• THE TASK
Set down the records once more, please, exactly and with the pictures left out.

::::::::::

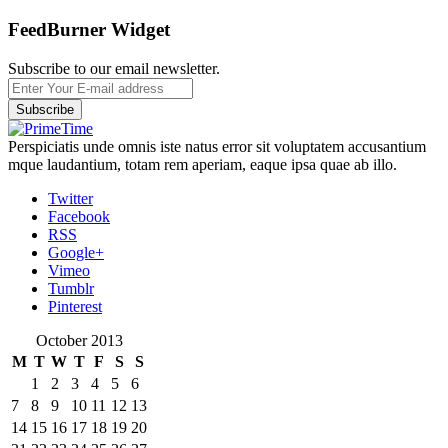
FeedBurner Widget
Subscribe to our email newsletter.
Perspiciatis unde omnis iste natus error sit voluptatem accusantium
mque laudantium, totam rem aperiam, eaque ipsa quae ab illo.
Twitter
Facebook
RSS
Google+
Vimeo
Tumblr
Pinterest
October 2013
M
T
W
T
F
S
S
1
2
3
4
5
6
7
8
9
10
11
12
13
14
15
16
17
18
19
20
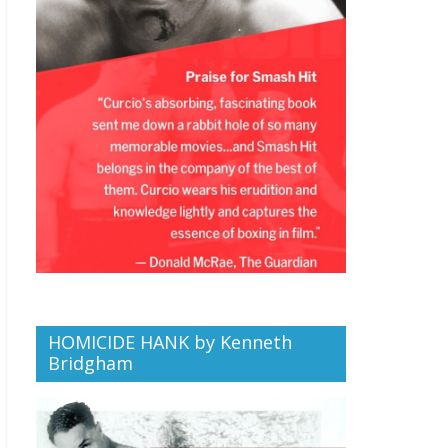
HOMICIDE HANK by Kenneth
Bridgham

::::::::::

• WRITTEN ANSWER
FeedBurner Widget
Subscribe to our email newsletter.
Perspiciatis unde omnis iste natus error sit voluptatem accusantium
mque laudantium, totam rem aperiam, eaque ipsa quae ab illo.
Twitter
Facebook
RSS
Google+
Vimeo
Tumblr
Pinterest
October 2013
M
T
W
T
F
S
S
1
2
3
4
5
6
7
8
9
10
11
12
13
14
15
16
17
18
19
20
HOMICIDE HANK by Kenneth
Bridgham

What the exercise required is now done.